▶ **What you should do**:
Which lines below contain the word "yChannelSelector"? Copy each one.

Stored entries:
↓

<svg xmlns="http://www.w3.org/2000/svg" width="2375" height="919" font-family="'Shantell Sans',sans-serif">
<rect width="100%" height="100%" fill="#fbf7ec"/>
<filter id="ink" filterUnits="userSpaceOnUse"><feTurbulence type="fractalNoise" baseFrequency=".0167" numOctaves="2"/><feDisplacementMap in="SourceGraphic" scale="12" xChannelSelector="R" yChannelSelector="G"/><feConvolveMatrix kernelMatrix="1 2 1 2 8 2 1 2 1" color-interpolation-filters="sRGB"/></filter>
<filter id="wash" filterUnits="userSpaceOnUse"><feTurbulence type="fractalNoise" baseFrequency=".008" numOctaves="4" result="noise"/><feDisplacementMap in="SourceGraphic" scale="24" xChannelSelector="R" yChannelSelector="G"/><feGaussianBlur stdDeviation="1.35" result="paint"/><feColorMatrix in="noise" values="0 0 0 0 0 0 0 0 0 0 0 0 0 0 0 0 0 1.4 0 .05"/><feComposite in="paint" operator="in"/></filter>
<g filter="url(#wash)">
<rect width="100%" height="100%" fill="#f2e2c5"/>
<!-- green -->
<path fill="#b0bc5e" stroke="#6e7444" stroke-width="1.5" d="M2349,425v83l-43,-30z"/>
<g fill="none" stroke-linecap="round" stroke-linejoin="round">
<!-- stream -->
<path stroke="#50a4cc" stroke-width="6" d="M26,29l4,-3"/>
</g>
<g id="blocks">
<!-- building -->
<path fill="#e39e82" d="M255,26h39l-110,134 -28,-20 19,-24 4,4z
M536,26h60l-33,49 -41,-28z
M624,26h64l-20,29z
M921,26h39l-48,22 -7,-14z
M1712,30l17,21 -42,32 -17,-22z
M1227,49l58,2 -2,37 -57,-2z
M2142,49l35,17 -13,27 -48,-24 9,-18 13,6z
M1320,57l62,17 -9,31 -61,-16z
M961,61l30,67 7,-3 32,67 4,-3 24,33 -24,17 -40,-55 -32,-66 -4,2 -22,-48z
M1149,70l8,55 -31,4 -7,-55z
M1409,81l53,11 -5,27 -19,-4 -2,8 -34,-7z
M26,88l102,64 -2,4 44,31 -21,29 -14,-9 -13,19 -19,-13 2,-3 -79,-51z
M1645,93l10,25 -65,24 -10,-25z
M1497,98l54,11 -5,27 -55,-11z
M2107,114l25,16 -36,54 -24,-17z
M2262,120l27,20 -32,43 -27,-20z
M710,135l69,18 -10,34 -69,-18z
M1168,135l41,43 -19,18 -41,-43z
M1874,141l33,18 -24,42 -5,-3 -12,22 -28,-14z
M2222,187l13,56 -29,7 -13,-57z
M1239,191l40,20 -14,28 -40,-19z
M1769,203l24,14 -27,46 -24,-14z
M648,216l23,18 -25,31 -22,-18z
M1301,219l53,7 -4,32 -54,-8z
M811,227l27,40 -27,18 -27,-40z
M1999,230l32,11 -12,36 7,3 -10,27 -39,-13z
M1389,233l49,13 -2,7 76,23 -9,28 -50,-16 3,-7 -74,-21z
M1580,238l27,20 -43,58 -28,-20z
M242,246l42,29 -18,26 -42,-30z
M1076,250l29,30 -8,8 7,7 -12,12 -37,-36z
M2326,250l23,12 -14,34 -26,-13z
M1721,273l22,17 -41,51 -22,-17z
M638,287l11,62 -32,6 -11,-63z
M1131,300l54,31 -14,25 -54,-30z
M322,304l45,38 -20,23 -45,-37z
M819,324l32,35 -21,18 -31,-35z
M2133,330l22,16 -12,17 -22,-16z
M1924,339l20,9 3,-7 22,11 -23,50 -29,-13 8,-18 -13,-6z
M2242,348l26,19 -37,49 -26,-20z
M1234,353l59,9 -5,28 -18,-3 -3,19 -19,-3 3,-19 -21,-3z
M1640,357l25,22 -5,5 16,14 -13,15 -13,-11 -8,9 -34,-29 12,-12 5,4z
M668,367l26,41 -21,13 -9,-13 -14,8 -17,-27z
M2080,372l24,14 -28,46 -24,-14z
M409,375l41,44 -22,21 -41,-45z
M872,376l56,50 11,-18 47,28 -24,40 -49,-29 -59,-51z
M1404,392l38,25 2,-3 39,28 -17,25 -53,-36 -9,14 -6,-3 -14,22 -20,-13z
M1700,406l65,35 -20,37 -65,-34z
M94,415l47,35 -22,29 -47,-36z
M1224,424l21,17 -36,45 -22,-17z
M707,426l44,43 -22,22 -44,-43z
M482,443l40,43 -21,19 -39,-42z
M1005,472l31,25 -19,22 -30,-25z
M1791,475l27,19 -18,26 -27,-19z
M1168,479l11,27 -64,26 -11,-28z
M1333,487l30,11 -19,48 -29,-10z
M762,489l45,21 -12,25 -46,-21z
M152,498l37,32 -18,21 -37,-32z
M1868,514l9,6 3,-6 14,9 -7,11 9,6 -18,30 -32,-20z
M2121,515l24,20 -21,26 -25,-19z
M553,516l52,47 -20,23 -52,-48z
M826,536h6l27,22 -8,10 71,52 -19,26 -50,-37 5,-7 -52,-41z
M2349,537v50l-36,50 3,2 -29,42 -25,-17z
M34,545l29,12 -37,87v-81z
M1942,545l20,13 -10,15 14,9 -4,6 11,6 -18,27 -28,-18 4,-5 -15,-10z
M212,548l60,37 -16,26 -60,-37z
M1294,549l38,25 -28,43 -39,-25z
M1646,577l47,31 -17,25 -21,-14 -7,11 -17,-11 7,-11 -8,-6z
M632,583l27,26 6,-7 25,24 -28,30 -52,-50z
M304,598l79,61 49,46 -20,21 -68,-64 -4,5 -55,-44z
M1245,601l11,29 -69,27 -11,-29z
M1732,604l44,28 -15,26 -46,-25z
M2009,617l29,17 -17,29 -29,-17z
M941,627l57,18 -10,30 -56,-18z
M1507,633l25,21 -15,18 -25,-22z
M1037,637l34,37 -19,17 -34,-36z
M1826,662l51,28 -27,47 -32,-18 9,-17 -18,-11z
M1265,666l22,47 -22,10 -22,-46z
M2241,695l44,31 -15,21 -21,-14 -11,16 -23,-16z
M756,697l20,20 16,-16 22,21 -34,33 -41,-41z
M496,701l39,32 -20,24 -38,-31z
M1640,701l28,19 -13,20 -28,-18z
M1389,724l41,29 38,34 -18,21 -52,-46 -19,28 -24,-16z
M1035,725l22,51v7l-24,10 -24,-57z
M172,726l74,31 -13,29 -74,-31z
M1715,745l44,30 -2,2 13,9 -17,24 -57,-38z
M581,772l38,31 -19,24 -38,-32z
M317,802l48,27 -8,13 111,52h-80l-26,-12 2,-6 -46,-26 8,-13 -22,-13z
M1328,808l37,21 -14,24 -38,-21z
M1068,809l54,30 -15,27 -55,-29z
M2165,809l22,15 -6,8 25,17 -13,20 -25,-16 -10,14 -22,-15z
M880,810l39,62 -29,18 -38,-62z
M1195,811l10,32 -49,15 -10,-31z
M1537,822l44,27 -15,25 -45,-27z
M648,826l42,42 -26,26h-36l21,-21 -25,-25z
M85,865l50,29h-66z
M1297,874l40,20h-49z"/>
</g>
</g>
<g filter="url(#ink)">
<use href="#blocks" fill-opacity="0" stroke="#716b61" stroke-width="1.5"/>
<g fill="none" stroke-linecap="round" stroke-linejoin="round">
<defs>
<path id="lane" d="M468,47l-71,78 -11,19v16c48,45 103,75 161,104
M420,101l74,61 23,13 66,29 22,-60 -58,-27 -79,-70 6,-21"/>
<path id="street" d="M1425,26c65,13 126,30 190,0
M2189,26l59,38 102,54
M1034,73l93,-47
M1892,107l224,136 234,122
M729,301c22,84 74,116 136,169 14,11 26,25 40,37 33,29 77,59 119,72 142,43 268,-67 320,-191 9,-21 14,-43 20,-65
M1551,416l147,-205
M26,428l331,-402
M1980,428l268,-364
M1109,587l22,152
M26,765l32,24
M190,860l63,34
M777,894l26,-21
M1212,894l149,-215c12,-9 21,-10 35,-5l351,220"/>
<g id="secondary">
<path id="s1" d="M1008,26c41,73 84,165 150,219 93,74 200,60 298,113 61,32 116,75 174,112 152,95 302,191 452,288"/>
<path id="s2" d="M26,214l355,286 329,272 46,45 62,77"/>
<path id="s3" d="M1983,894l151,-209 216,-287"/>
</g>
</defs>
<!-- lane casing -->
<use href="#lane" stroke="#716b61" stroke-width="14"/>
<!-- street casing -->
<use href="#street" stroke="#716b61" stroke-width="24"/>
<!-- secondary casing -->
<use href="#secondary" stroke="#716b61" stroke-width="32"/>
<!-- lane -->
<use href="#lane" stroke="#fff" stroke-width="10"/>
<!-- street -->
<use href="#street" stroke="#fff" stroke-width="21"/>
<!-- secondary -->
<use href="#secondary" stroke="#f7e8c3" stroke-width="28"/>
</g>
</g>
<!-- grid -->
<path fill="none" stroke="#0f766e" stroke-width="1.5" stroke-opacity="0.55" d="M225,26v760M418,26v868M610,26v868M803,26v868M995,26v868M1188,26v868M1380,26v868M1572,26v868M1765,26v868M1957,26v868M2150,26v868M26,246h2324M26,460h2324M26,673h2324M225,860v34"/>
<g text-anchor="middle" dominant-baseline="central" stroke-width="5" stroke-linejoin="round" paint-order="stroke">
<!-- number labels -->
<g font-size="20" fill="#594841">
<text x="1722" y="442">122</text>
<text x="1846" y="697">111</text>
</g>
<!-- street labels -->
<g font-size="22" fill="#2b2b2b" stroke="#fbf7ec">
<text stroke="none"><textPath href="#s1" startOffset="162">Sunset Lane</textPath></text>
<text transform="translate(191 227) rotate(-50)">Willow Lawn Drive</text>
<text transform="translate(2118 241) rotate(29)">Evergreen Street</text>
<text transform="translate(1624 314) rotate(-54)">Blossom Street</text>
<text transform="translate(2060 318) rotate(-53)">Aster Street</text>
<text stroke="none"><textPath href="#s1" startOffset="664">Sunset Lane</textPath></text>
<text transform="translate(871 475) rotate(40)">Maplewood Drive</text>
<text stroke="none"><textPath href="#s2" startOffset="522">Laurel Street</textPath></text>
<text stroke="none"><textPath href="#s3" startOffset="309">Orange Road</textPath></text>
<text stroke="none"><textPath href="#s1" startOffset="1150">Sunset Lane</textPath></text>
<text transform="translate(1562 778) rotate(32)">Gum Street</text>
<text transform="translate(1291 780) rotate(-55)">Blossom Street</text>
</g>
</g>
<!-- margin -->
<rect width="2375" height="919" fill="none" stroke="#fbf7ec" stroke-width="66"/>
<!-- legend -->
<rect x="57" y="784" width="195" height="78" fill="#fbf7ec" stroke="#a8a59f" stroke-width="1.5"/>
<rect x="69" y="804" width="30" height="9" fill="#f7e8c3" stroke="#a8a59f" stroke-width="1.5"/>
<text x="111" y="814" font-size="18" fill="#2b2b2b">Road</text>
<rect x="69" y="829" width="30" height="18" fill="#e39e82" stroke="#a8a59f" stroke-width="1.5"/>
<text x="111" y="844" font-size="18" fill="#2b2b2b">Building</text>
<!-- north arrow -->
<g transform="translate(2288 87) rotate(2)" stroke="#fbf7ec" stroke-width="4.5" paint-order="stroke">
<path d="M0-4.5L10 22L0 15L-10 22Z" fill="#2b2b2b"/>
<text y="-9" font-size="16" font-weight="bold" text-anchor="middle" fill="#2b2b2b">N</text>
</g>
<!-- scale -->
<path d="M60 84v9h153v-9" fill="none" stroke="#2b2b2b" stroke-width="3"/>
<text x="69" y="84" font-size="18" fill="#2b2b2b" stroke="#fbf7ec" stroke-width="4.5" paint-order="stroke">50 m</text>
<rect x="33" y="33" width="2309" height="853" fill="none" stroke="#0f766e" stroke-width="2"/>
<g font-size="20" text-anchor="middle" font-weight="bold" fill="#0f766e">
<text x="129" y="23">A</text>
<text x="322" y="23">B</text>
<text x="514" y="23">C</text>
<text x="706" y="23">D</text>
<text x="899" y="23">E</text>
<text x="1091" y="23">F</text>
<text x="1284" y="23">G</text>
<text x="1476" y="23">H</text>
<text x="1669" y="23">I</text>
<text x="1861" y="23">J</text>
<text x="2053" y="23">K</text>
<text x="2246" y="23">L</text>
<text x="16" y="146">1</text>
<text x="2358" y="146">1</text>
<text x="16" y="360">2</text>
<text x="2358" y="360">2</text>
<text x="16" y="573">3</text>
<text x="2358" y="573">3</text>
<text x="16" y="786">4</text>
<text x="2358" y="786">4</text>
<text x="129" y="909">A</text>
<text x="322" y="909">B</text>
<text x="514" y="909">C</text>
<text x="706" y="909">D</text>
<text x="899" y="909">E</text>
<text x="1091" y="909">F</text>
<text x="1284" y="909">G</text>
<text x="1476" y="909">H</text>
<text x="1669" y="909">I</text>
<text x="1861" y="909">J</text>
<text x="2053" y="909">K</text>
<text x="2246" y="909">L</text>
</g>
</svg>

↑

▶ **Completed task**:
<filter id="ink" filterUnits="userSpaceOnUse"><feTurbulence type="fractalNoise" baseFrequency=".0167" numOctaves="2"/><feDisplacementMap in="SourceGraphic" scale="12" xChannelSelector="R" yChannelSelector="G"/><feConvolveMatrix kernelMatrix="1 2 1 2 8 2 1 2 1" color-interpolation-filters="sRGB"/></filter>
<filter id="wash" filterUnits="userSpaceOnUse"><feTurbulence type="fractalNoise" baseFrequency=".008" numOctaves="4" result="noise"/><feDisplacementMap in="SourceGraphic" scale="24" xChannelSelector="R" yChannelSelector="G"/><feGaussianBlur stdDeviation="1.35" result="paint"/><feColorMatrix in="noise" values="0 0 0 0 0 0 0 0 0 0 0 0 0 0 0 0 0 1.4 0 .05"/><feComposite in="paint" operator="in"/></filter>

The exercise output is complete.